The second track is the same gain settings but this time on the Scarlett Octo Pre Dynamic with the dynamics rolled all the way off.
The third track is the OctoPre Dynamic once again but this time the compressor is rolled in so the LED compression indicator lights when the drum is hit.
The forth and final track is with the same compression setting but with the More button pressed.
These are both really very good sounding 8 channel microphone preamps. To my ears, there is a little difference between the Dynamic and Non Dynamic models even with the dynamics in the off position. I'm guessing this is due to the addition of the extra pot and circuit but it's not a bad thing but it is just slightly different.

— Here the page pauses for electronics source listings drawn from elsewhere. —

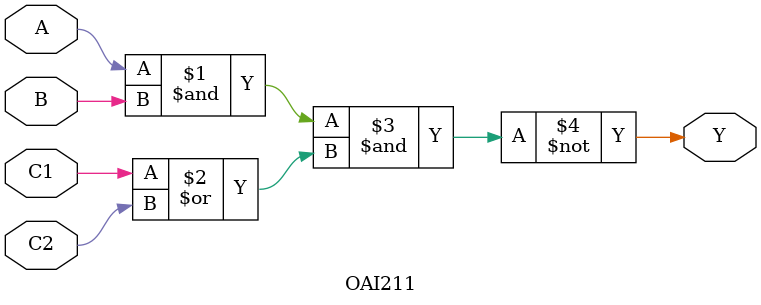
<source format=v>
module OAI211(
    output Y,
    input A,
    input B,
    input C1,
    input C2
);
    assign Y = ~(A & B & (C1 | C2));
endmodule
</source>
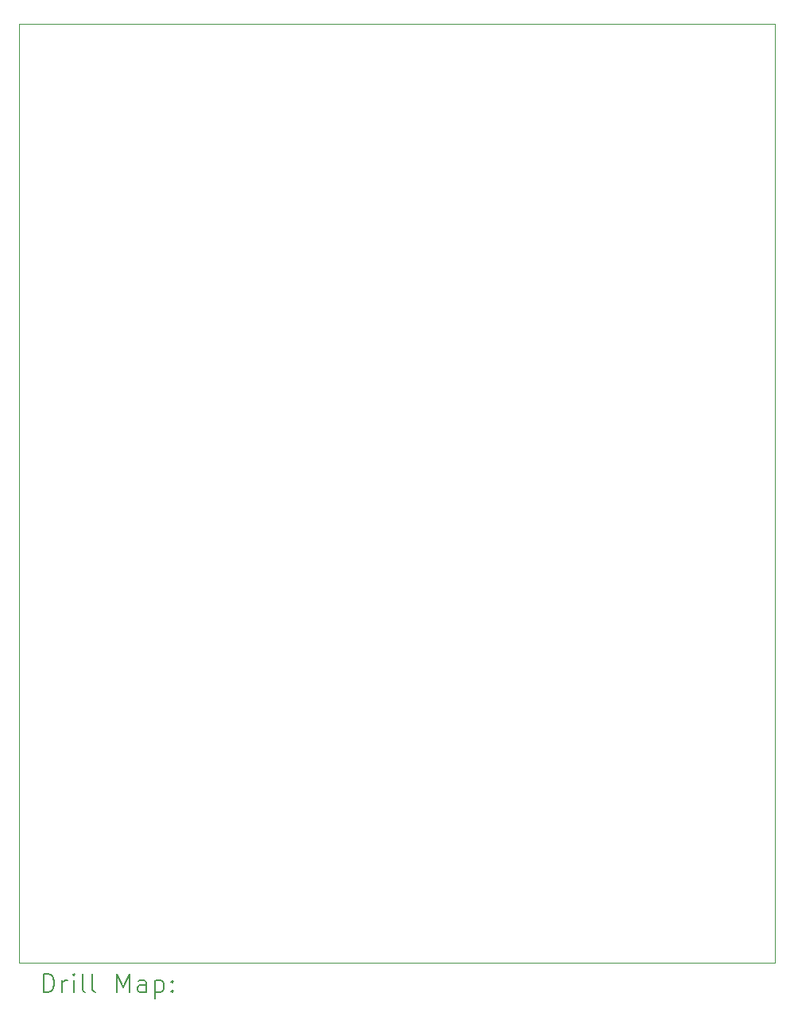
<source format=gbr>
%TF.GenerationSoftware,KiCad,Pcbnew,9.0.3*%
%TF.CreationDate,2025-07-13T22:15:22+07:00*%
%TF.ProjectId,Automative_Hexapod,4175746f-6d61-4746-9976-655f48657861,rev?*%
%TF.SameCoordinates,Original*%
%TF.FileFunction,Drillmap*%
%TF.FilePolarity,Positive*%
%FSLAX45Y45*%
G04 Gerber Fmt 4.5, Leading zero omitted, Abs format (unit mm)*
G04 Created by KiCad (PCBNEW 9.0.3) date 2025-07-13 22:15:22*
%MOMM*%
%LPD*%
G01*
G04 APERTURE LIST*
%ADD10C,0.050000*%
%ADD11C,0.200000*%
G04 APERTURE END LIST*
D10*
X5350000Y-4700000D02*
X13400000Y-4700000D01*
X13400000Y-14690000D01*
X5350000Y-14690000D01*
X5350000Y-4700000D01*
D11*
X5608277Y-15003984D02*
X5608277Y-14803984D01*
X5608277Y-14803984D02*
X5655896Y-14803984D01*
X5655896Y-14803984D02*
X5684467Y-14813508D01*
X5684467Y-14813508D02*
X5703515Y-14832555D01*
X5703515Y-14832555D02*
X5713039Y-14851603D01*
X5713039Y-14851603D02*
X5722562Y-14889698D01*
X5722562Y-14889698D02*
X5722562Y-14918269D01*
X5722562Y-14918269D02*
X5713039Y-14956365D01*
X5713039Y-14956365D02*
X5703515Y-14975412D01*
X5703515Y-14975412D02*
X5684467Y-14994460D01*
X5684467Y-14994460D02*
X5655896Y-15003984D01*
X5655896Y-15003984D02*
X5608277Y-15003984D01*
X5808277Y-15003984D02*
X5808277Y-14870650D01*
X5808277Y-14908746D02*
X5817801Y-14889698D01*
X5817801Y-14889698D02*
X5827324Y-14880174D01*
X5827324Y-14880174D02*
X5846372Y-14870650D01*
X5846372Y-14870650D02*
X5865420Y-14870650D01*
X5932086Y-15003984D02*
X5932086Y-14870650D01*
X5932086Y-14803984D02*
X5922562Y-14813508D01*
X5922562Y-14813508D02*
X5932086Y-14823031D01*
X5932086Y-14823031D02*
X5941610Y-14813508D01*
X5941610Y-14813508D02*
X5932086Y-14803984D01*
X5932086Y-14803984D02*
X5932086Y-14823031D01*
X6055896Y-15003984D02*
X6036848Y-14994460D01*
X6036848Y-14994460D02*
X6027324Y-14975412D01*
X6027324Y-14975412D02*
X6027324Y-14803984D01*
X6160658Y-15003984D02*
X6141610Y-14994460D01*
X6141610Y-14994460D02*
X6132086Y-14975412D01*
X6132086Y-14975412D02*
X6132086Y-14803984D01*
X6389229Y-15003984D02*
X6389229Y-14803984D01*
X6389229Y-14803984D02*
X6455896Y-14946841D01*
X6455896Y-14946841D02*
X6522562Y-14803984D01*
X6522562Y-14803984D02*
X6522562Y-15003984D01*
X6703515Y-15003984D02*
X6703515Y-14899222D01*
X6703515Y-14899222D02*
X6693991Y-14880174D01*
X6693991Y-14880174D02*
X6674943Y-14870650D01*
X6674943Y-14870650D02*
X6636848Y-14870650D01*
X6636848Y-14870650D02*
X6617801Y-14880174D01*
X6703515Y-14994460D02*
X6684467Y-15003984D01*
X6684467Y-15003984D02*
X6636848Y-15003984D01*
X6636848Y-15003984D02*
X6617801Y-14994460D01*
X6617801Y-14994460D02*
X6608277Y-14975412D01*
X6608277Y-14975412D02*
X6608277Y-14956365D01*
X6608277Y-14956365D02*
X6617801Y-14937317D01*
X6617801Y-14937317D02*
X6636848Y-14927793D01*
X6636848Y-14927793D02*
X6684467Y-14927793D01*
X6684467Y-14927793D02*
X6703515Y-14918269D01*
X6798753Y-14870650D02*
X6798753Y-15070650D01*
X6798753Y-14880174D02*
X6817801Y-14870650D01*
X6817801Y-14870650D02*
X6855896Y-14870650D01*
X6855896Y-14870650D02*
X6874943Y-14880174D01*
X6874943Y-14880174D02*
X6884467Y-14889698D01*
X6884467Y-14889698D02*
X6893991Y-14908746D01*
X6893991Y-14908746D02*
X6893991Y-14965888D01*
X6893991Y-14965888D02*
X6884467Y-14984936D01*
X6884467Y-14984936D02*
X6874943Y-14994460D01*
X6874943Y-14994460D02*
X6855896Y-15003984D01*
X6855896Y-15003984D02*
X6817801Y-15003984D01*
X6817801Y-15003984D02*
X6798753Y-14994460D01*
X6979705Y-14984936D02*
X6989229Y-14994460D01*
X6989229Y-14994460D02*
X6979705Y-15003984D01*
X6979705Y-15003984D02*
X6970182Y-14994460D01*
X6970182Y-14994460D02*
X6979705Y-14984936D01*
X6979705Y-14984936D02*
X6979705Y-15003984D01*
X6979705Y-14880174D02*
X6989229Y-14889698D01*
X6989229Y-14889698D02*
X6979705Y-14899222D01*
X6979705Y-14899222D02*
X6970182Y-14889698D01*
X6970182Y-14889698D02*
X6979705Y-14880174D01*
X6979705Y-14880174D02*
X6979705Y-14899222D01*
M02*

</source>
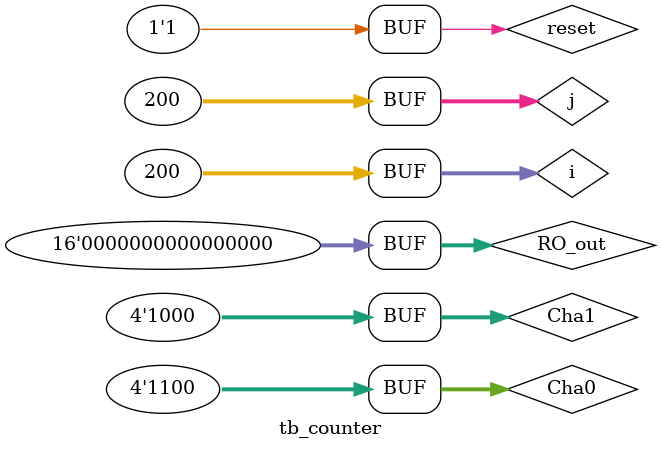
<source format=v>
module tb_counter;

wire Response;
wire [3:0] out1,out2;
reg [3:0]Cha0,Cha1;
reg [15:0]RO_out;
reg reset;
integer i,j;
Counter_group dut( .Cha0(Cha0), .Cha1(Cha1), .RO_out(RO_out), .reset(reset),.Response(Response),.out1(out1),.out2(out2));

 initial begin
 reset = 1;
 #5;
 reset = 0;
 RO_out = 16'b0;
 #10;
 reset = 1;
 #5;
 Cha0 = 4'b1100; 
 Cha1 = 4'b1000;
 end
 
 initial begin
 #25;
 for (i=0; i<200;i=i+1) begin
 RO_out[12] = ~RO_out[12];

 #15;
 end
 end
 
 initial begin
 #25;
 for (j=0; j<200;j=j+1) begin
 RO_out[8] = ~RO_out[8];

 #12;
 end
 end
 
 
endmodule

</source>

The real question here is, do I like or need the built in compressor in the OctoPre Dynamic? I see a compressor as two different things. It is either a safety net to avoid overs or clipping when recording, or it can be a tone shaping device to add character to a sound. The compressor in the OctoPre Dynamic is not overly colourful and I feel it falls into the safety net category which is never a bad thing. How many times have we done a sound check and got a nice level only for red light fever to kick in with the band or performers and the first take turns into a series of frantic gain adjustments? The Scarlett OctoPre Dynamic will definitely help avoid this and should seriously reduce the number of lost takes in a session or live.
Like all of the current Focusrite product line, the Scarlett Octo Pre and OctoPre Dynamic are built very well, and when you consider the price (£400 street price for the Octo and £600 for the Dynamic) they really should be on your list to check out if you need to up your microphone preamp count. Do I think the addition of the compressor in the Dynamic is worth the additional £200? Well, anything that gets the job done and the track in the can is worth it, every time.